When did you start working on the exhibition?
Last summer, which made for a very compressed timeline for an exhibition. SFMOMA was about to close for an expansion and we really wanted to do this show with Lebbeus [before then]. At the time, he was alive and we were working directly with him.

Why this subject for your last exhibition before the expansion started?
His work occupies a really important part of our collection and design. It was a good moment to put works on view that had been collected by the past four curators. It was a good opportunity to state that SFMOMA's collection of architecture and design is really focused on the questions that architects can pose and the potential of architecture to challenge our perception and our environment. Lebbeus’s work has always been about the what-if, but in a very real way: What if we just change a couple things, can you suppose that that would change certain social normative conditions, or hierarchical conditions, or spatial conditions?

At what point in the process did you lose Woods?
He passed away right in the middle. We had planned on perhaps doing an installation with him, but then the exhibition shifted. It’s now really devoted to drawings and models. That’s the bulk of his career, though he did do a number of spatial installations through exhibitions. Now the exhibition is very focused on key projects from the past 30 or so years that deal with certain recurring themes and also show an evolution of his focus.

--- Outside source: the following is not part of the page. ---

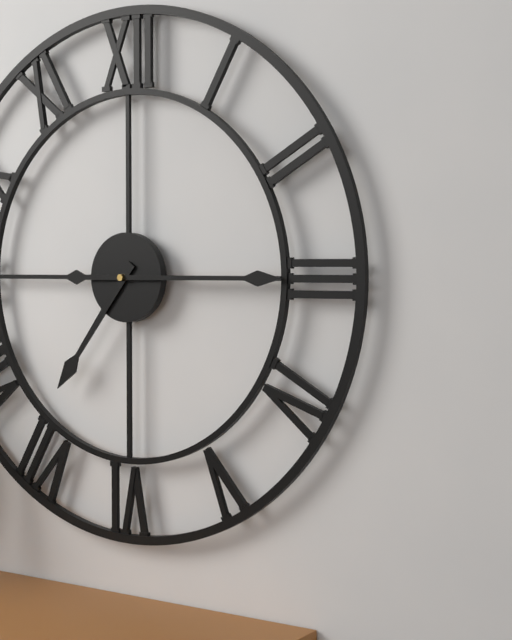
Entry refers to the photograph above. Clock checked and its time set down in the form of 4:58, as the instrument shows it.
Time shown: 7:15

Do you think that the exhibition will now have a retrospective feel that it might not have had before?
A lot of people who don’t know his work are going to discover it. There has been a lot of attention on his career in lieu of his passing that brings this exhibition a little bit more to the forefront. It’s an interesting challenge in that we have to present highly conceptual and theoretical architecture to a public that’s varied in its degree of understanding. The goal is to cater both to people who are already familiar with Lebbeus and his projects and to go more in depth, but to give a very approachable presentation for people who don’t know anything about him.

SFMOMA as a whole is very committed to presenting really engaging projects, but specifically, within the department of architecture and design, we’ve always been focused on the more experimental and the more conceptual and visionary architecture works. It’s not necessarily about what is just good design out in the world, but rather what projects might ask larger questions or have a larger tie-in to the speculative universe. Our department was established in the early '80s, and since then, we’ve focused on the hypothetical, the critical. Not only through architecture, but also through industrial design. It blurs the line often of what we would traditionally consider starchitecture and the practice of the architect. We’re establishing the fact that Lebbeus Wood is an architect even though there are no built buildings to his name. That’s kind of what we’ve established within our department, to present projects that challenge the notion of what is and what is not [architecture.]

How do you explain to visitors who don't know Woods how we was an architect, though he never built anything?
That has to do with the questions your work is attempting to ask, questions of space and usage and functionality. What does architecture do? What does architecture do for humanity? What are its shortfalls? What are its potentials? Even without building something, he’s [Woods is] engaging within the process of architecture, the discourse. As a professor for so many years at Cooper Union, he was able to inspire generations of architects in thinking about what questions to ask and how to answer them. It’s not that he never built anything, it’s just that he never built a building. But when you think of an architect, you think of an entire building envelope. The built form … might have inhibited him from ever wanting to build a building. It would always be constrained by the rules within which we live, and he was proposing something beyond that: What if we didn't have to deal with gravity? What if we didn't have to deal with government agencies? What kind of architecture would that reveal?